Tuesday, September 25, 2012

A Year Later

So yesterday marked the end of the cancer treatment phase where a virus (really, not a virus, it was a bacteria; there was some confusion there but it turned out to be the latter) was injected into me by means that reverse natural functions. A collection of different medical people did the deed, some of whom were more gifted than others.

Every Monday for the last six weeks, I have gone to the office of my health care provider, dropped trou and traded witty comments with folks—all women nurses—whose senses of humor were strangely missing. This may have to do with the chore they were performing. I do not imagine that there is much joy to be gained from it, at either the giving or receiving end.

My understanding is that whatever live little thingies were forced up my urethra went into pitched battle with the cancer cells.  Hopefully the former won and I will emerge from the experience a better man.  But I’m not sure yet. There are more tests scheduled for the future.

It’s been an interesting year. I was diagnosed with bladder cancer eleven months ago after a pretty long period where I complained almost monthly of recurring UTIs (Urinary Tract Infections) and was given varying doses of antibiotics that seemed, at least temporarily, to do the trick.  

Then one morning, a fleeting expression crossed my GP’s face as she brought up the results of blood tests done the day before. “I’m going to send you to the urologist,” she said. The she smiled, hit Escape on the keyboard and the screen went blank.

It took three weeks to get an appointment, and two more before The Good Doctor there (TGD) did a cystology. This is not a fun test. Basically, a long tube with an attached camera is snaked up the urethra to inspect the area. I was lying down with a television screen overhead showing what the inside of my bladder looked like when I heard TGD says, “Uh ho.” He manipulated the camera and I clearly saw three small tumors, pale little raised things that obviously did not belong in my bladder.  Then TGD added, “I’m going to have to biopsy that…”

Silly me. I thought he could do it on the spot, maybe with a clever pair of little scissors attached to the snaky thing, snip-snip and we’re done, but no…

Another two weeks and I am in the pre-op room, needles and tubes coming out of the crook of my elbow and the back of my right hand. I am scared. In fact, I am downright terrified. Cancer runs in my family. My mother, my father and one of my half-sisters all had it. I am told by the anesthesiologist that the medical facility will not be responsible if my capped teeth are somehow dislodged during the procedure. I remember that when I was interning at a rehab for medical personnel, anesthesiologists were our prime clients. They have a high rate of addiction to the controlled substances they routinely handle; this does not inspire confidence. Will my guy maybe sneak a little toot before the procedure and forget to turn one of the valves on or off?  

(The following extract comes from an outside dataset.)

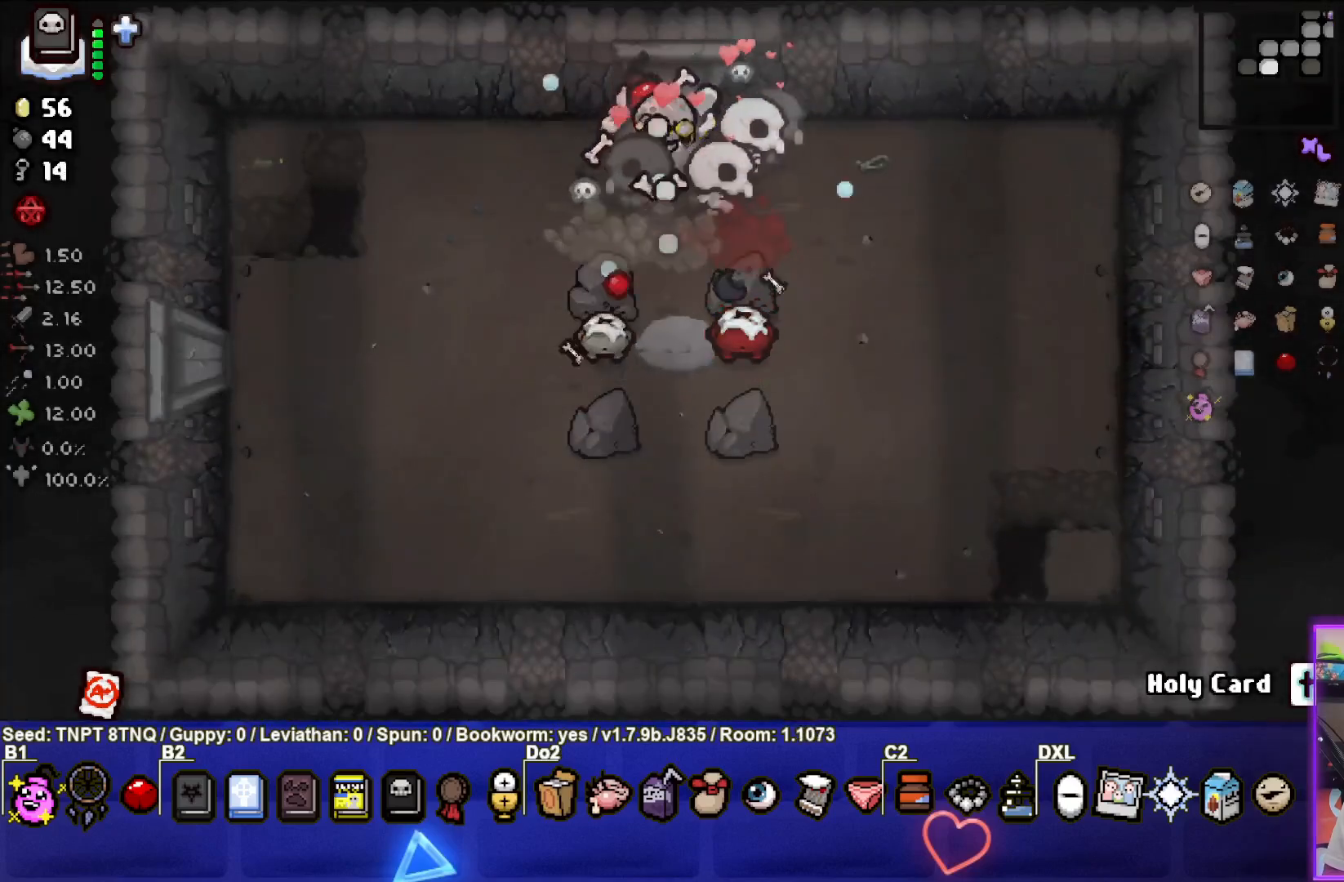
{"buttons": ["CROSS"], "left_stick": "left", "right_stick": "center", "events": [[83, "left_stick", "center"], [183, "left_stick", "left"], [383, "left_stick", "center"], [500, "left_stick", "left"]]}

I sign a form acknowledging that the facility is really not responsible for anything that may happen to me while in their care, up to and including death and I think this is beginning to appear less and less promising. TGD makes an appearance in full surgical gear and asks how I am feeling. Peachy keen, I say. He nods, “Good, good.”

Sometimes later I wake up. There is a catheter in me, attached to a bag that is strapped to my leg. My friend Paul drives me home, asks if I’m OK and I say yes, more or less. My innards hurt.

I have been given two bags into which my urine will drain, because my bladder has been poked and sliced and is in no shape to do its duty. There is a large home bag that holds, like, gallons, and a much smaller traveling bag good only for a couple of quarts. With this smaller attachment I am supposed to be able to go shopping, eat with friends, be social, but I am thinking I will never leave my house again, ever.

My entire body is sore; I feel just like I did after a motorcycle accident of years before. Joints and muscles and even bones are unhappy and complaining. Peeing—something I have admittedly taken for granted my entire life—is now excruciating.